__WHAT IS EXPECTED__
The expected answer is every line of the material that contains the word "gourmet".

__RECORDED DATA__
---+---

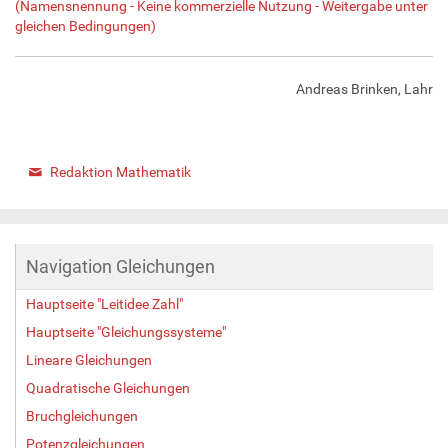
(Namensnennung - Keine kommerzielle Nutzung - Weitergabe unter
gleichen Bedingungen)
Andreas Brinken, Lahr
Redaktion Mathematik
Navigation Gleichungen
Hauptseite "Leitidee Zahl"
Hauptseite "Gleichungssysteme"
Lineare Gleichungen
Quadratische Gleichungen
Bruchgleichungen
Potenzgleichungen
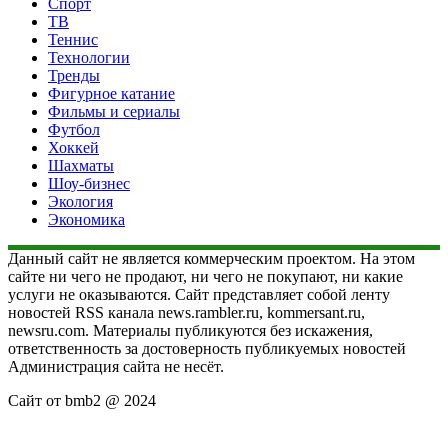
Спорт
ТВ
Теннис
Технологии
Тренды
Фигурное катание
Фильмы и сериалы
Футбол
Хоккей
Шахматы
Шоу-бизнес
Экология
Экономика
Данный сайт не является коммерческим проектом. На этом
сайте ни чего не продают, ни чего не покупают, ни какие
услуги не оказываются. Сайт представляет собой ленту
новостей RSS канала news.rambler.ru, kommersant.ru,
newsru.com. Материалы публикуются без искажения,
ответственность за достоверность публикуемых новостей
Администрация сайта не несёт.
Сайт от bmb2 @ 2024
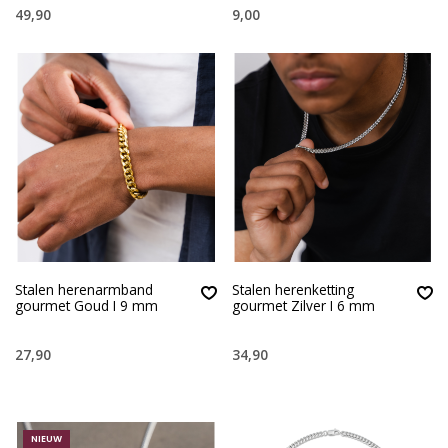
49,90
9,00
Stalen herenarmband
Stalen herenketting
gourmet Goud I 9 mm
gourmet Zilver I 6 mm
27,90
34,90
NIEUW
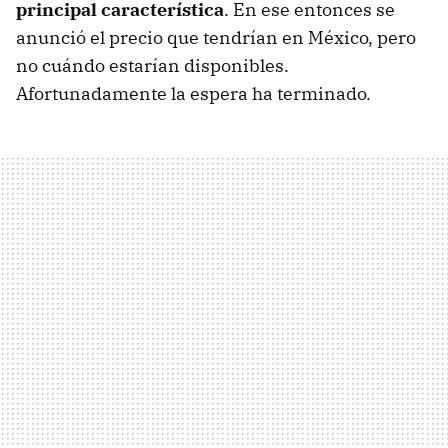
principal característica
. En ese entonces se
anunció el precio que tendrían en México, pero
no cuándo estarían disponibles.
Afortunadamente la espera ha terminado.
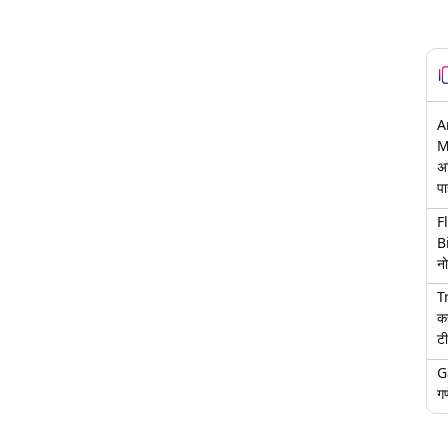
A
M
अ
पा
F
B
नो
T
क
टी
G
गण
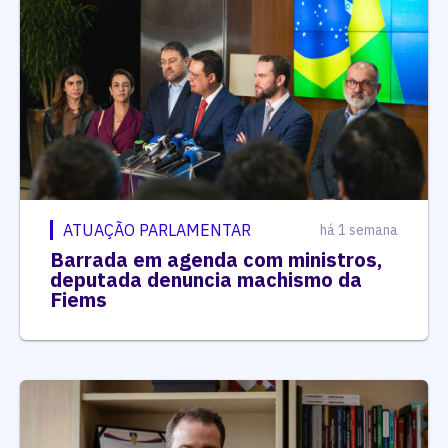
ATUAÇÃO PARLAMENTAR
há 1 semana
Barrada em agenda com ministros,
deputada denuncia machismo da
Fiems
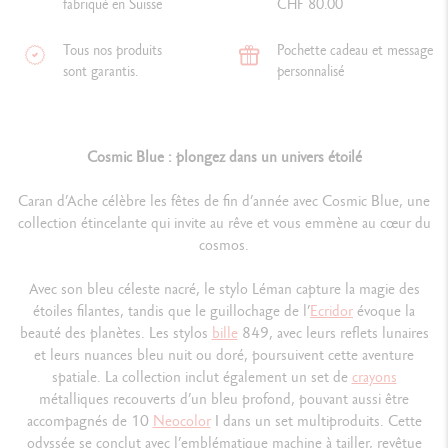
fabriqué en Suisse
CHF 80.00
Tous nos produits
Pochette cadeau et message
sont garantis.
personnalisé
Cosmic Blue : plongez dans un univers étoilé
Caran d’Ache célèbre les fêtes de fin d’année avec Cosmic Blue, une
collection étincelante qui invite au rêve et vous emmène au cœur du
cosmos.
Avec son bleu céleste nacré, le stylo Léman capture la magie des
étoiles filantes, tandis que le guillochage de l’
Ecridor
évoque la
beauté des planètes. Les stylos
bille
849, avec leurs reflets lunaires
et leurs nuances bleu nuit ou doré, poursuivent cette aventure
spatiale. La collection inclut également un set de
crayons
métalliques recouverts d’un bleu profond, pouvant aussi être
accompagnés de 10
Neocolor
I dans un set multiproduits. Cette
odyssée se conclut avec l’emblématique machine à tailler, revêtue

---+---

__ANSWER SPACE__
gourmet Goud I 9 mm
gourmet Zilver I 6 mm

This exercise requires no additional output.